> INSTRUCTIONS TO FOLLOW: Read the lines of the data below and retrieve those with "melanoma".

> EXERCISE MATERIAL:
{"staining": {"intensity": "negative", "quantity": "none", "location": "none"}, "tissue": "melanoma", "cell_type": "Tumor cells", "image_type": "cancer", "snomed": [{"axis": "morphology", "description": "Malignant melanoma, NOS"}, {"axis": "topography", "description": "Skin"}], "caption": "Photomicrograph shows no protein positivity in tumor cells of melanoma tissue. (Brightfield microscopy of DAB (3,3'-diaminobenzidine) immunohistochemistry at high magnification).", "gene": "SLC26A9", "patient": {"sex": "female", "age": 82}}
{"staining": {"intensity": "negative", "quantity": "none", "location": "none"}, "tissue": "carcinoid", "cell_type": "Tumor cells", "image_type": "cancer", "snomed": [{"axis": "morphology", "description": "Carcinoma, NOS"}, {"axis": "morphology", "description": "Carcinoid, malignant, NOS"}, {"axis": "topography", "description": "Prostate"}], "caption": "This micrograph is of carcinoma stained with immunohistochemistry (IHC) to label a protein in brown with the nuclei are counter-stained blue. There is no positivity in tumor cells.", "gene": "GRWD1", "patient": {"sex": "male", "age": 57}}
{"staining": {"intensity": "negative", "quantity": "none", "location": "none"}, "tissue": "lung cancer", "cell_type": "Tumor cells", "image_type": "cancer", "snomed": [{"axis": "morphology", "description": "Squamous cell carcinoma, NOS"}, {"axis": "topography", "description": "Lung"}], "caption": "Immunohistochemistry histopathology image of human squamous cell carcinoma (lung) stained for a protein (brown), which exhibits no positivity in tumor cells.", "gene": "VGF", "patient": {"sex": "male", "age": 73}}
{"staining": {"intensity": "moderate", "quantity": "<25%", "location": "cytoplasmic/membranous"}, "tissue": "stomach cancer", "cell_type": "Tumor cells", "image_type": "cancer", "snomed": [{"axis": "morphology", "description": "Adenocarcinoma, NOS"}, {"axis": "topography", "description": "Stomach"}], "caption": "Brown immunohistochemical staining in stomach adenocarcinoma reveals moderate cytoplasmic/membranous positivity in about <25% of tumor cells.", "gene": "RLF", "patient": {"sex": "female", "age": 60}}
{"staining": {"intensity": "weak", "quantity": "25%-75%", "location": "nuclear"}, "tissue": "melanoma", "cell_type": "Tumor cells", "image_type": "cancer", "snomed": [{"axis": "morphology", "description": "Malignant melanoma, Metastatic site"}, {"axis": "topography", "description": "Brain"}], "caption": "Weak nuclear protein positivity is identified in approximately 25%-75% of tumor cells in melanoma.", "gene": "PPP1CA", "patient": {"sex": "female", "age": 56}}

> TASK SOLUTION:
{"staining": {"intensity": "negative", "quantity": "none", "location": "none"}, "tissue": "melanoma", "cell_type": "Tumor cells", "image_type": "cancer", "snomed": [{"axis": "morphology", "description": "Malignant melanoma, NOS"}, {"axis": "topography", "description": "Skin"}], "caption": "Photomicrograph shows no protein positivity in tumor cells of melanoma tissue. (Brightfield microscopy of DAB (3,3'-diaminobenzidine) immunohistochemistry at high magnification).", "gene": "SLC26A9", "patient": {"sex": "female", "age": 82}}
{"staining": {"intensity": "weak", "quantity": "25%-75%", "location": "nuclear"}, "tissue": "melanoma", "cell_type": "Tumor cells", "image_type": "cancer", "snomed": [{"axis": "morphology", "description": "Malignant melanoma, Metastatic site"}, {"axis": "topography", "description": "Brain"}], "caption": "Weak nuclear protein positivity is identified in approximately 25%-75% of tumor cells in melanoma.", "gene": "PPP1CA", "patient": {"sex": "female", "age": 56}}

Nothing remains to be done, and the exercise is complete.